• [Instructions for the task] Each line below should be written out again without any change.
● ● ● ● ● ● ●
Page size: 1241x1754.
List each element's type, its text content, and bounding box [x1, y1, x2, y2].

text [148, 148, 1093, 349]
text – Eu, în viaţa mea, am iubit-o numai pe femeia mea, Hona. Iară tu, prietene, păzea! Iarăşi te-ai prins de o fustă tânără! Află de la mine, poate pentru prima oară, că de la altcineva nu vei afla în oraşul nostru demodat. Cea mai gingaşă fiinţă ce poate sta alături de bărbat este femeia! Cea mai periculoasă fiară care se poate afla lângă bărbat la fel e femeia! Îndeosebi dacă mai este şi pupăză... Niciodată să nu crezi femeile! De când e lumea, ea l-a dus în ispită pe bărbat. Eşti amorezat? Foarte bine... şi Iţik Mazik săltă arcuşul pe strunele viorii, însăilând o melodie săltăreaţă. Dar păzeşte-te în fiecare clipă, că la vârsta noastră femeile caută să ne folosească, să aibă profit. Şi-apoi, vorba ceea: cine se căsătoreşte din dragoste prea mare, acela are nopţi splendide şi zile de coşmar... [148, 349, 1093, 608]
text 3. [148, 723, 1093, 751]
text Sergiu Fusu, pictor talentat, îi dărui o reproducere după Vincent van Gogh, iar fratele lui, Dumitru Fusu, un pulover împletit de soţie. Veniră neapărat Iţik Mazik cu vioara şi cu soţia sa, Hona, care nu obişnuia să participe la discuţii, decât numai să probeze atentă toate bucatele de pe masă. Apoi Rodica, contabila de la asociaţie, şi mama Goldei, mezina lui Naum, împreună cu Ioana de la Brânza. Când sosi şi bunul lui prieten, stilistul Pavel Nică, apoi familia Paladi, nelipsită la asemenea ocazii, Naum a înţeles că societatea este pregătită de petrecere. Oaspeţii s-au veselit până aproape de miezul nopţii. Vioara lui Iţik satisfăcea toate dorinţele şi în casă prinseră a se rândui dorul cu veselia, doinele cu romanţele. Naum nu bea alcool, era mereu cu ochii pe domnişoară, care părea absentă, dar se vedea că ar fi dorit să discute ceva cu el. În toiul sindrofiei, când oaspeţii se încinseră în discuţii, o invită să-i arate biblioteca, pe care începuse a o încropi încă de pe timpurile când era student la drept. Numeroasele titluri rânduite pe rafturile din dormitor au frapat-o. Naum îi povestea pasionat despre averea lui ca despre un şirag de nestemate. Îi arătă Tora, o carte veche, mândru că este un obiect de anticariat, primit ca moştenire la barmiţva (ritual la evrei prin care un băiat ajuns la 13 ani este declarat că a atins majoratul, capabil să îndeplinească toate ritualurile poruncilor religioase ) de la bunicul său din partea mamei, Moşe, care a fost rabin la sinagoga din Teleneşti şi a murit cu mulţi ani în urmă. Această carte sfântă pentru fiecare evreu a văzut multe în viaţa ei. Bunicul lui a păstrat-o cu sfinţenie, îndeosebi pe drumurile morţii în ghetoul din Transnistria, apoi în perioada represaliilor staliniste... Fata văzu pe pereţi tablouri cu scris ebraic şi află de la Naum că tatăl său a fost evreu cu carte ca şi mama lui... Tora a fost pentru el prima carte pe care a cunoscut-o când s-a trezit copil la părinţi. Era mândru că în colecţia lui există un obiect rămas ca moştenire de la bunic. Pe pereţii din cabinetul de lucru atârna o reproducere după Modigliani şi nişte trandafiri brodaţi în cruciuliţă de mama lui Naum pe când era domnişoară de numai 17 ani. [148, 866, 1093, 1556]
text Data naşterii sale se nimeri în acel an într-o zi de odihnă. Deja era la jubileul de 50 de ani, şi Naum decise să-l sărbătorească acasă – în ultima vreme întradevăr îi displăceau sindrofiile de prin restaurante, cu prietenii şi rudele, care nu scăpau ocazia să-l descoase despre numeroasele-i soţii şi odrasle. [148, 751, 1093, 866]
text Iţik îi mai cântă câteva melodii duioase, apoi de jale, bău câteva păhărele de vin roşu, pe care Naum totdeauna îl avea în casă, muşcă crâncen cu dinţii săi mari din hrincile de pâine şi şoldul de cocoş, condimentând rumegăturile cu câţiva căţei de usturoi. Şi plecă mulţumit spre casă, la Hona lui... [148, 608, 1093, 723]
● ● ● ● ● ● ●
• [Written response]
Page size: 1241x1754.
List each element's type, its text content, and bounding box [x1, y1, x2, y2].

text [148, 148, 1093, 349]
text – Eu, în viaţa mea, am iubit-o numai pe femeia mea, Hona. Iară tu, prietene, păzea! Iarăşi te-ai prins de o fustă tânără! Află de la mine, poate pentru prima oară, că de la altcineva nu vei afla în oraşul nostru demodat. Cea mai gingaşă fiinţă ce poate sta alături de bărbat este femeia! Cea mai periculoasă fiară care se poate afla lângă bărbat la fel e femeia! Îndeosebi dacă mai este şi pupăză... Niciodată să nu crezi femeile! De când e lumea, ea l-a dus în ispită pe bărbat. Eşti amorezat? Foarte bine... şi Iţik Mazik săltă arcuşul pe strunele viorii, însăilând o melodie săltăreaţă. Dar păzeşte-te în fiecare clipă, că la vârsta noastră femeile caută să ne folosească, să aibă profit. Şi-apoi, vorba ceea: cine se căsătoreşte din dragoste prea mare, acela are nopţi splendide şi zile de coşmar... [148, 349, 1093, 608]
text 3. [148, 723, 1093, 751]
text Sergiu Fusu, pictor talentat, îi dărui o reproducere după Vincent van Gogh, iar fratele lui, Dumitru Fusu, un pulover împletit de soţie. Veniră neapărat Iţik Mazik cu vioara şi cu soţia sa, Hona, care nu obişnuia să participe la discuţii, decât numai să probeze atentă toate bucatele de pe masă. Apoi Rodica, contabila de la asociaţie, şi mama Goldei, mezina lui Naum, împreună cu Ioana de la Brânza. Când sosi şi bunul lui prieten, stilistul Pavel Nică, apoi familia Paladi, nelipsită la asemenea ocazii, Naum a înţeles că societatea este pregătită de petrecere. Oaspeţii s-au veselit până aproape de miezul nopţii. Vioara lui Iţik satisfăcea toate dorinţele şi în casă prinseră a se rândui dorul cu veselia, doinele cu romanţele. Naum nu bea alcool, era mereu cu ochii pe domnişoară, care părea absentă, dar se vedea că ar fi dorit să discute ceva cu el. În toiul sindrofiei, când oaspeţii se încinseră în discuţii, o invită să-i arate biblioteca, pe care începuse a o încropi încă de pe timpurile când era student la drept. Numeroasele titluri rânduite pe rafturile din dormitor au frapat-o. Naum îi povestea pasionat despre averea lui ca despre un şirag de nestemate. Îi arătă Tora, o carte veche, mândru că este un obiect de anticariat, primit ca moştenire la barmiţva (ritual la evrei prin care un băiat ajuns la 13 ani este declarat că a atins majoratul, capabil să îndeplinească toate ritualurile poruncilor religioase ) de la bunicul său din partea mamei, Moşe, care a fost rabin la sinagoga din Teleneşti şi a murit cu mulţi ani în urmă. Această carte sfântă pentru fiecare evreu a văzut multe în viaţa ei. Bunicul lui a păstrat-o cu sfinţenie, îndeosebi pe drumurile morţii în ghetoul din Transnistria, apoi în perioada represaliilor staliniste... Fata văzu pe pereţi tablouri cu scris ebraic şi află de la Naum că tatăl său a fost evreu cu carte ca şi mama lui... Tora a fost pentru el prima carte pe care a cunoscut-o când s-a trezit copil la părinţi. Era mândru că în colecţia lui există un obiect rămas ca moştenire de la bunic. Pe pereţii din cabinetul de lucru atârna o reproducere după Modigliani şi nişte trandafiri brodaţi în cruciuliţă de mama lui Naum pe când era domnişoară de numai 17 ani. [148, 866, 1093, 1556]
text Data naşterii sale se nimeri în acel an într-o zi de odihnă. Deja era la jubileul de 50 de ani, şi Naum decise să-l sărbătorească acasă – în ultima vreme întradevăr îi displăceau sindrofiile de prin restaurante, cu prietenii şi rudele, care nu scăpau ocazia să-l descoase despre numeroasele-i soţii şi odrasle. [148, 751, 1093, 866]
text Iţik îi mai cântă câteva melodii duioase, apoi de jale, bău câteva păhărele de vin roşu, pe care Naum totdeauna îl avea în casă, muşcă crâncen cu dinţii săi mari din hrincile de pâine şi şoldul de cocoş, condimentând rumegăturile cu câţiva căţei de usturoi. Şi plecă mulţumit spre casă, la Hona lui... [148, 608, 1093, 723]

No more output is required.